Preprocessing input data
Performing model pretraining (if applicable)
Extracting features
Training the model
Testing and evaluation

2. Model Selection

The implementation allows you to use several models to perform drug annotation. Here is a list of models available:

scGPT: A generative pre-trained transformer specialized for single-cell data.
scBERT: A BERT-like model for single-cell annotation.
scFoundation: A foundational model for single-cell data analysis.
Geneformer: A transformer model tailored for gene-level tasks.
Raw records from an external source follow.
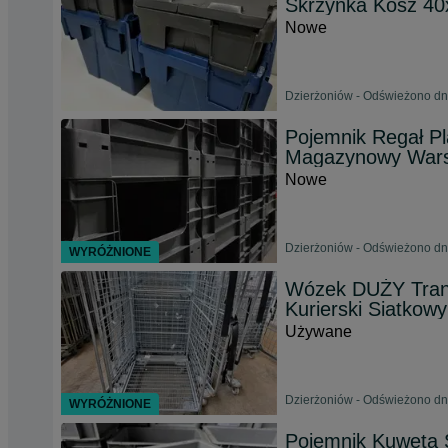
Skrzynka Kosz 4
Nowe
Dzierżoniów - Odświeżono dn
Pojemnik Regał P
Magazynowy Wars
Nowe
Dzierżoniów - Odświeżono dn
WYRÓŻNIONE
Wózek DUŻY Tran
Kurierski Siatko
Używane
Dzierżoniów - Odświeżono dn
WYRÓŻNIONE
Pojemnik Kuweta 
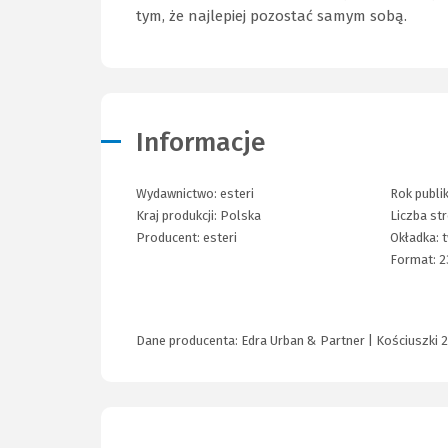
tym, że najlepiej pozostać samym sobą.
Informacje
Wydawnictwo:
esteri
Rok publik
Kraj produkcji: Polska
Liczba st
Producent:
esteri
Okładka:
Format:
2
Dane producenta: Edra Urban & Partner | Kościuszki 2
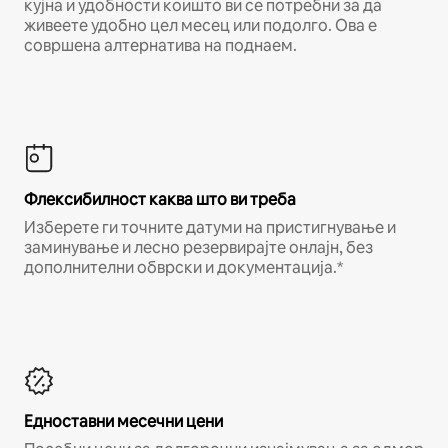
кујна и удобности коишто ви се потребни за да
живеете удобно цел месец или подолго. Ова е
совршена алтернатива на поднаем.
Флексибилност каква што ви треба
Изберете ги точните датуми на пристигнување и
заминување и лесно резервирајте онлајн, без
дополнителни обврски и документација.*
Едноставни месечни цени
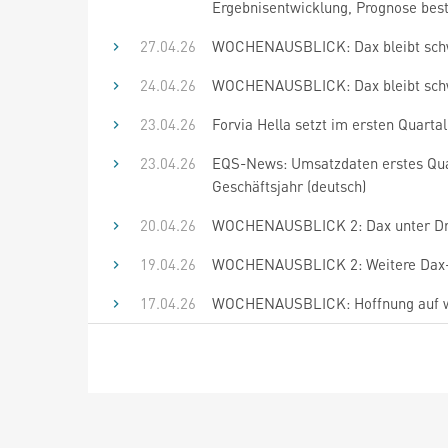
Ergebnisentwicklung, Prognose bestä
27.04.26
WOCHENAUSBLICK: Dax bleibt schwa
24.04.26
WOCHENAUSBLICK: Dax bleibt schwa
23.04.26
Forvia Hella setzt im ersten Quart
23.04.26
EQS-News: Umsatzdaten erstes Quar
Geschäftsjahr (deutsch)
20.04.26
WOCHENAUSBLICK 2: Dax unter Druck
19.04.26
WOCHENAUSBLICK 2: Weitere Dax-Er
17.04.26
WOCHENAUSBLICK: Hoffnung auf wei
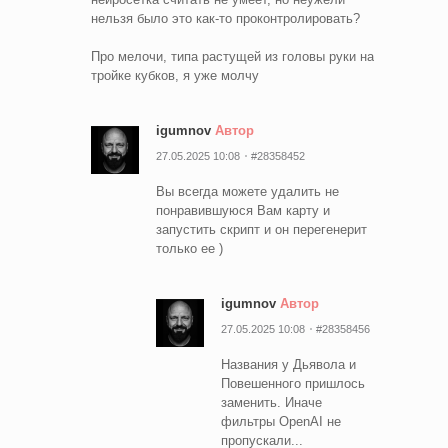
нельзя было это как-то проконтролировать?
Про мелочи, типа растущей из головы руки на
тройке кубков, я уже молчу
igumnov
Автор
27.05.2025 10:08
#28358452
Вы всегда можете удалить не
понравившуюся Вам карту и
запустить скрипт и он перегенерит
только ее )
igumnov
Автор
27.05.2025 10:08
#28358456
Названия у Дьявола и
Повешенного пришлось
заменить. Иначе
фильтры OpenAI не
пропускали...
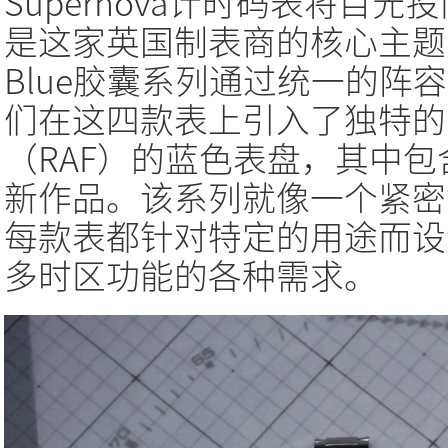
Supernova计时码表将目
是这家英国制表商的核心主题，而
Blue胶囊系列通过统一的阵
们在这四款表上引入了独特的
（RAF）的蓝色表盘，其中
新作品。该系列就像一个紧密
每款表都针对特定的用途而设
多时区功能的各种需求。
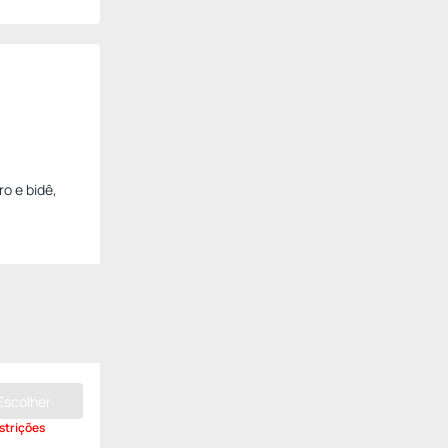
o e bidê,
Escolher
strições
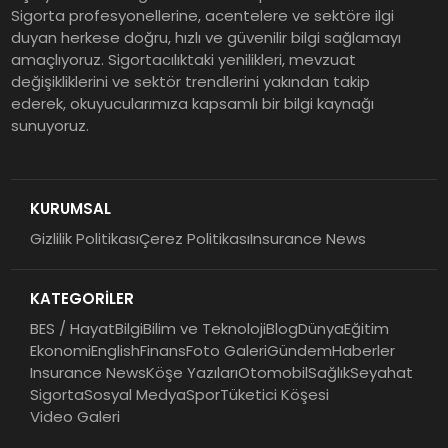
Sigorta profesyonellerine, acentelere ve sektöre ilgi
ING Türkiye 2026 Yılının İlk
duyan herkese doğru, hızlı ve güvenilir bilgi sağlamayı
amaçlıyoruz. Sigortacılıktaki yenilikleri, mevzuat
Yarısına İlişkin Konsolide Finansal
değişikliklerini ve sektör trendlerini yakından takip
Sonuçlarını Açıkladı
ederek, okuyucularımıza kapsamlı bir bilgi kaynağı
sunuyoruz.
EY Küresel Siber Güvenlik
Araştırması: Yapay Zekâ Destekli
Tehditler ve Kurumsal
KURUMSAL
Dayanıklılık
Gizlilik Politikası
Çerez Politikası
Insurance News
Sigorta Mobil İzmir Bölge
Müdürlüğü Faaliyete Başladı
KATEGORİLER
BES / Hayat
Bilgi
Bilim ve Teknoloji
Blog
Dünya
Eğitim
Ekonomi
English
Finans
Foto Galeri
Gündem
Haberler
Insurance News
Köşe Yazıları
Otomobil
Sağlık
Seyahat
Sigorta
Sosyal Medya
Spor
Tüketici Köşesi
Video Galeri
To select a specific model, change the value of model_select in the __main__ block of the code:

model_select = 'scgpt'  # Options: 'scgpt', 'scbert', 'scfoundation', 'geneformer'

3. How to Use

To use the DrugSensitivity class, follow these steps:

Configure Model Selection: Choose the appropriate model by setting the model_select variable.
Run the Task: Execute the script to start the training and evaluation process.

4. Functionality Details

Key Functions

__init__: Initializes the DrugTask with the given configuration file, sets up necessary device information, and prepares initial settings.
pretrain_inference(): Performs pretraining and generates embeddings for the gene expression features. Depending on the model, different preprocessing and embedding methods are applied.
train(): Handles the training process for the selected model. Includes early stopping to prevent overfitting.
test(): Evaluates the model on the validation dataset and calculates various metrics such as Pearson Correlation Coefficient (PCC) and Spearman rank correlation.
run(): Main function that orchestrates data processing, model pretraining, training, and evaluation.

Pretraining and Training

The pretraining stage involves processing the gene expression features (gexpr_feature) using the selected model. For some models like Geneformer, additional preprocessing steps are applied.
During training, the model is trained for several epochs, and metrics are recorded to select the best-performing model.

Early Stopping

The training function implements early stopping if there is no improvement in PCC for patience consecutive epochs. This helps prevent overfitting and reduces computational costs.

5. Running the DrugTask

The DrugTask class can be run directly from the command line or integrated into a larger system. Use the following command:

from biollm.tasks.drug_sensitivity import DrugSensitivity

config_file = './config/embeddings/drug/gf.toml'
obj = DrugSensitivity(config_file)
obj.run()

Replace ./config/embeddings/drug/gf.toml with the appropriate path to your configuration files.

Example Configurations

Configurations for each model are available in the biollm/config/drug/ directory. Adjust the configuration file to specify paths to the input and output data, model parameters, and other settings as required.

Notes

Ensure the appropriate configuration file is provided.
Customize paths to the configuration and data directories based on your environment.